_Data segment:_

=== Section Start ===

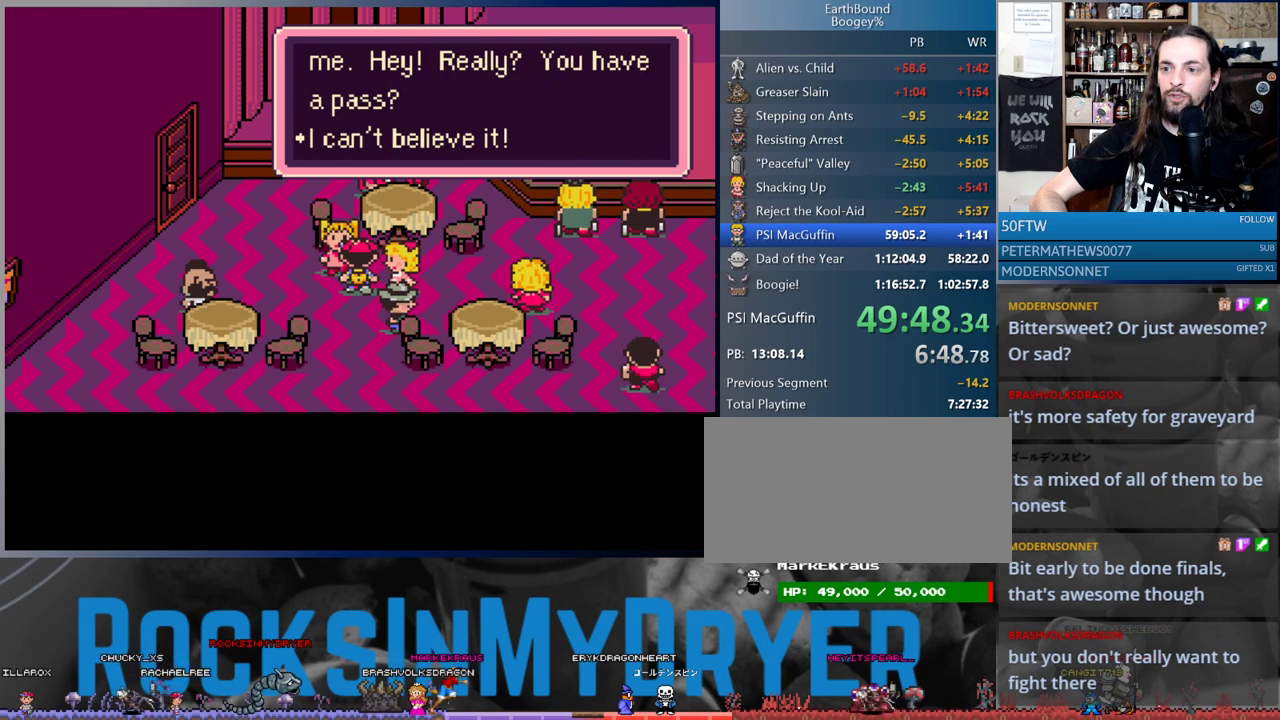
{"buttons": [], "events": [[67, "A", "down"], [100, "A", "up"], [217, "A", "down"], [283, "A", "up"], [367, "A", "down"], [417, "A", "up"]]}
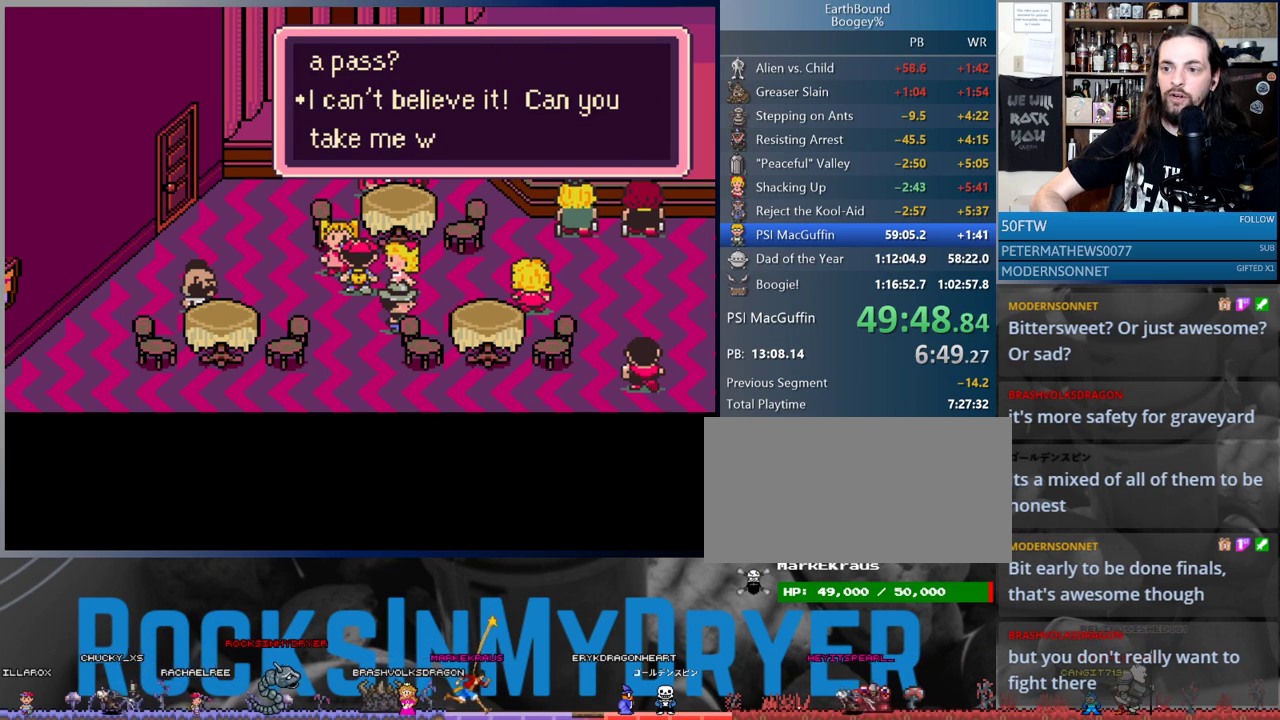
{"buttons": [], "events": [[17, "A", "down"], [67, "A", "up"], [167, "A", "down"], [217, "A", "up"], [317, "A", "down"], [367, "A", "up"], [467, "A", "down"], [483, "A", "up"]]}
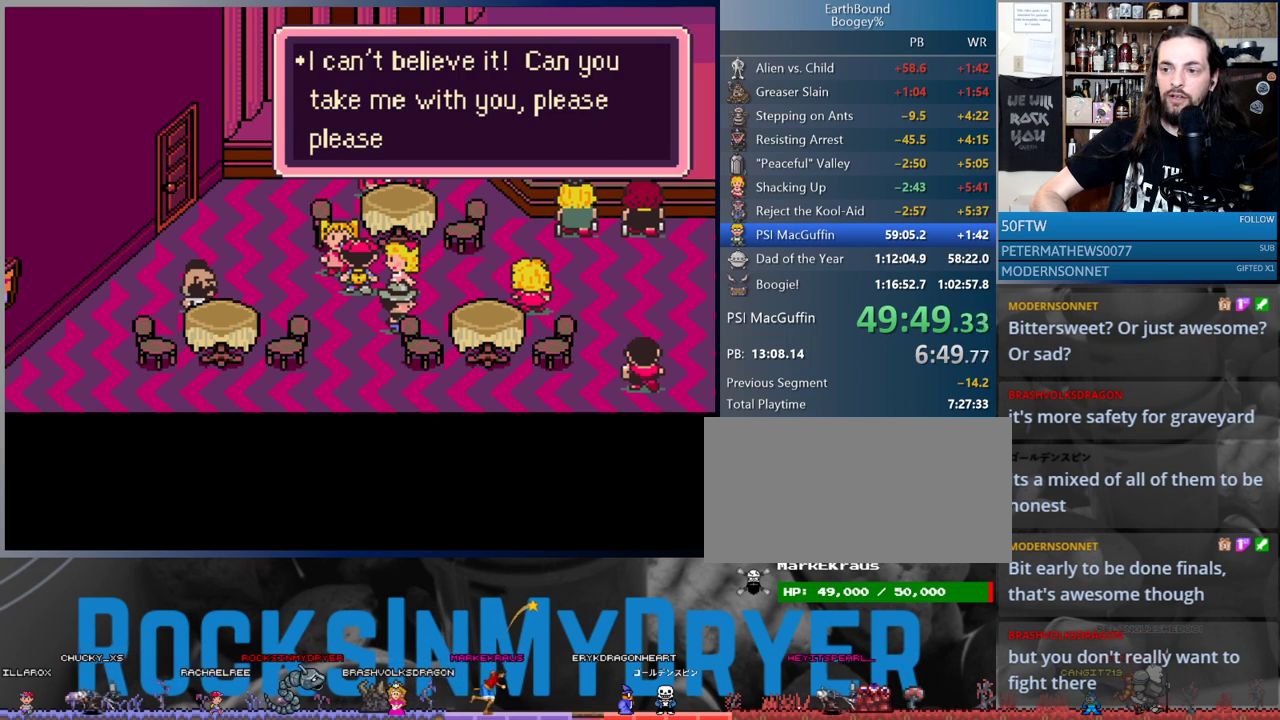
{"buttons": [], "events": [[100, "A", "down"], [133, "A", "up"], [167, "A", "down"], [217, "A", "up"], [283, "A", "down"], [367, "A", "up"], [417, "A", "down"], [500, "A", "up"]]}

=== Section End ===

_To do:_ Make an exact copy of the whole listing, but don't bring over any pictures.

_Result below:_
{"buttons": [], "events": [[67, "A", "down"], [100, "A", "up"], [217, "A", "down"], [283, "A", "up"], [367, "A", "down"], [417, "A", "up"]]}
{"buttons": [], "events": [[17, "A", "down"], [67, "A", "up"], [167, "A", "down"], [217, "A", "up"], [317, "A", "down"], [367, "A", "up"], [467, "A", "down"], [483, "A", "up"]]}
{"buttons": [], "events": [[100, "A", "down"], [133, "A", "up"], [167, "A", "down"], [217, "A", "up"], [283, "A", "down"], [367, "A", "up"], [417, "A", "down"], [500, "A", "up"]]}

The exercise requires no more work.